Secondary indexes may be local or global. Local index is per partition, so each partition builds its own. Global index is stored on one partition, the partition choice is based on partition strategy for secondary indexes. An index on a given partition could for example collect documents where trip destination is “Egipt”. It would point at all documents matching this criterion, even for other partitions.
Rebalancing
Our choice of partitioning strategy is important for rebalancing. As the data store grows, or queries change, we might need to rebalance our partitions to avoid hot spots.

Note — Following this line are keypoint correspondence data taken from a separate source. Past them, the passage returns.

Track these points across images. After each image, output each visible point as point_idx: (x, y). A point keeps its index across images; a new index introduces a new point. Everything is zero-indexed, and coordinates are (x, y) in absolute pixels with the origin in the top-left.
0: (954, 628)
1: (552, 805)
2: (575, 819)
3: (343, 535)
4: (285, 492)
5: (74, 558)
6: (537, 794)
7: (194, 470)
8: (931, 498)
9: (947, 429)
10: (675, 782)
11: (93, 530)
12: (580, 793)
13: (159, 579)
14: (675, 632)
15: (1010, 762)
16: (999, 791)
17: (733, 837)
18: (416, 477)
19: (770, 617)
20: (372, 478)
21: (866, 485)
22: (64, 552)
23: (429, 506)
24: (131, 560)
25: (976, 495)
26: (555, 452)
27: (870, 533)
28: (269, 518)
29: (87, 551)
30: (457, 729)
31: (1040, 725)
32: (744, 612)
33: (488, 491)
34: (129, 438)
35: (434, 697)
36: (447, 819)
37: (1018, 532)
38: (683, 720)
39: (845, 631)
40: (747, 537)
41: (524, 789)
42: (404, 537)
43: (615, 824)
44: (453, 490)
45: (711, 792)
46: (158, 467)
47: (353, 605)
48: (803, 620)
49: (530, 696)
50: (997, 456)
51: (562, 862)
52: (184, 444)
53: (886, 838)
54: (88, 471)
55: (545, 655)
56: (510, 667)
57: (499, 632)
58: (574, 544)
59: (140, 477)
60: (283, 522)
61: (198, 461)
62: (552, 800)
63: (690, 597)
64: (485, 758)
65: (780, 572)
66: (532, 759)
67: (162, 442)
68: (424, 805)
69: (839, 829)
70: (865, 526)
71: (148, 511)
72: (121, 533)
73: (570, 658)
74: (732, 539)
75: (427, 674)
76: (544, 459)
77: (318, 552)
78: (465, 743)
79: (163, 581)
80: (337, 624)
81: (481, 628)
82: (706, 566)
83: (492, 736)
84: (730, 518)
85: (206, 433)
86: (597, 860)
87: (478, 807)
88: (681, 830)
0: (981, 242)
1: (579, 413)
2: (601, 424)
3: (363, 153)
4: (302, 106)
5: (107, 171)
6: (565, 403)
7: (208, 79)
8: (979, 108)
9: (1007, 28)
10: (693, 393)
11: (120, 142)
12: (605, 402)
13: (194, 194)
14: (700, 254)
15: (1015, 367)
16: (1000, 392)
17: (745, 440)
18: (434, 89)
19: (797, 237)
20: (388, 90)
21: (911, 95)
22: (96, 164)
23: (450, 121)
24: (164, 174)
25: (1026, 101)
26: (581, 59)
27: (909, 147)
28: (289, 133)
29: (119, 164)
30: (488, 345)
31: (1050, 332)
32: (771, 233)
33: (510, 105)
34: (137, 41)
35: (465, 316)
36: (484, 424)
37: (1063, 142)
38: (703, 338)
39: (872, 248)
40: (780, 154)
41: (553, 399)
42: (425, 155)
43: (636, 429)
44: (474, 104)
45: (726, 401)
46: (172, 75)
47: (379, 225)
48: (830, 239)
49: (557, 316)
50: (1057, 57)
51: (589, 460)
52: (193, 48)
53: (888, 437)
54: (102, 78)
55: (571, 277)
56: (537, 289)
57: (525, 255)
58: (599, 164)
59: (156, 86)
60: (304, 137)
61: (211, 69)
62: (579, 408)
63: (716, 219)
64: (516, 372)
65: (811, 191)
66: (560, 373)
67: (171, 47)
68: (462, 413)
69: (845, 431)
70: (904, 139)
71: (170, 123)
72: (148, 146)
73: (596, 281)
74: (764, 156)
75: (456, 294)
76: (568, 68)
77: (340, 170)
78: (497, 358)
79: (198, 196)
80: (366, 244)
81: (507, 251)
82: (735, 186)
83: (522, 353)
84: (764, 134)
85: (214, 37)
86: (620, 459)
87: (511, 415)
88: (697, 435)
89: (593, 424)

A potential easy partitioning strategy is mod N. It’s not a good one though. We might want to
partition data to N nodes by applying mod N to the key. The issue is that when number of nodes
changes, lots of records would need to be reassigned to different partitions, because most likely mod N != mod G.
A good solution is to initially create many more partitions than the number of nodes we have.
Therefore, when new nodes come in, they will just take over some partition form other nodes, but
partition assignments for keys will not change. The number of partitions could be set to the max
number of nodees that we can have in the future. Each new partition adds some management overhead,
so we shouldn’t go crazy with it.
Some DBs partition data autonomously.
With sharding, there comes a problem of routing. How do we know which node has data for a given key? This is not an issue if our dataset is fixed, and rebalancing is never occuring. One solution is Zoo Keeper. It keeps mapping between partitions and nodes to direct us to the right node. Clients can subscribe to Zoo Keeper to know the latest mappings.
Serialization
The optimized approach to serialization might use Thrift or ProtoBuf. They are pretty similar. There is a schema file which lists the fields together with their types (and some other metadata). The actual messages use various bits to encode information. The field names are not included, they are numbered instead. The numbers correspond to the schema file numbering.
Avro is similar. It is even more “compressed” though. It does not include tag numbers, it relies on ordering. The order of fields in the schema file has to be respected in the actual data.